La principale contrainte est l’insuffisance des ressources financières, humaines et matérielles allouées par l’Etat au Système Statistique National (SSN). En effet, l’INS ne dispose pas de ressources nécessaires pour réaliser régulièrement des enquêtes permettant d’actualiser certains indicateurs qui pourraient être utilisés dans le calcul de l’IDH. De même, la majorité des Ministères concernés, particulièrement, ceux en charge de l’éducation et de la formation, manquent de ressources humaines, financières et matérielles suffisantes, pour actualiser leurs données statistiques, chaque année, dans les délais requis.
Quelles sont les mesures correctives proposées ou apportées par l’INS ?
Il faut rappeler que le Gouvernement fournit d’énormes efforts depuis 2011 sur les questions sociales, dans le domaine de la santé et de l’éducation, ainsi que sur le volet économique. Cela s’est traduit par une progression exceptionnelle de l’IDH du Niger entre 2010 et 2017, que peu de pays ont réussi à réaliser. Je dis bien progression, évolution, pas niveau, pas le rang, mais les progrès réalisés. Cela est relevé par le PNUD dans les différents RMDH. Les efforts du Gouvernement vont continuer et s’intensifier dans les différents domaines.

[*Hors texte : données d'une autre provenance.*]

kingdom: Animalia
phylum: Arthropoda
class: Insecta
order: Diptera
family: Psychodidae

Dans le domaine de la santé, les efforts du Gouvernement ont permis de baisser de manière significative la mortalité des enfants de moins de cinq (5) ans et d’améliorer l’espérance de vie à la naissance. Pour ce qui est de la dimension de l’éducation, il faut relever que malgré les efforts consentis, les indicateurs sont encore très faibles et continuent à tirer le Niger vers le bas. C’est pourquoi, les efforts doivent être poursuivis afin de rendre le système éducatif nigérien de meilleure qualité et plus efficient, pour qu’il puisse retenir davantage et plus longtemps les enfants, améliorer les inscriptions et les taux de réussite aux examens scolaires et ce, à tous les niveaux. Les efforts du Gouvernement et des Partenaires au Développement doivent encore être renforcés, davantage, de manière plus intensive, pendant plusieurs années successives sans interruption, particulièrement dans la scolarisation de la jeune fille.

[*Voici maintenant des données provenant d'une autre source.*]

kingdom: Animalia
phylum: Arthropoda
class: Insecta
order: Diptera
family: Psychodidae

Concernant les mesures prises par l’INS, il faut indiquer que pour ce qui est de la dimension économique, l’INS a d’ores et déjà conduit, depuis 2016, des travaux de valorisation du Produit Intérieur Brut (PIB) du Niger, pour migrer du Système de Comptabilité Nationale des Nations Unies de 1993 vers celui de 2008, donc de la richesse produite par notre pays, à l’image de beaucoup de pays africains comme le Ghana, le Nigéria, le Sénégal…

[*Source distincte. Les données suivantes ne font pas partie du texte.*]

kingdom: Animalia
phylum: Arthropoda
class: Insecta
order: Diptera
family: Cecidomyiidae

La prise en compte de ce PIB, réévalué à 33,3% permettra d’améliorer, de manière significative, le Revenu National Brut qui va impacter sur la valeur de l’IDH du Niger. L’INS a aussi engagé de nombreux travaux d’enquêtes économiques et démographiques pour enrichir les principaux indicateurs et agrégats de notre pays. Il a aussi engagé des travaux pour améliorer davantage la qualité et la fiabilité des données statistiques de note pays, par le renforcement des capacités de ses cadres, par l’amélioration des outils techniques et scientifiques qu’il utilise dans la collecte et l’analyse des données, et par un plaidoyer plus intense, avec des actions d’information et de sensibilisation des différentes autorités, sur la nécessité de faire en sorte que la statistique soit considérée comme un secteur de souveraineté, un secteur prioritaire, et que les dépenses qui la concernent soient classées comme des dépenses sensibles.
Ce message est bien perçu au niveau du Gouvernement, ainsi que de l’Assemblée Nationale. Des dispositions sont en train d’être prises pour une mobilisation de ressources financières, humaines et matérielles, plus conséquentes, en faveur de l’INS, et des autres structures du SSN.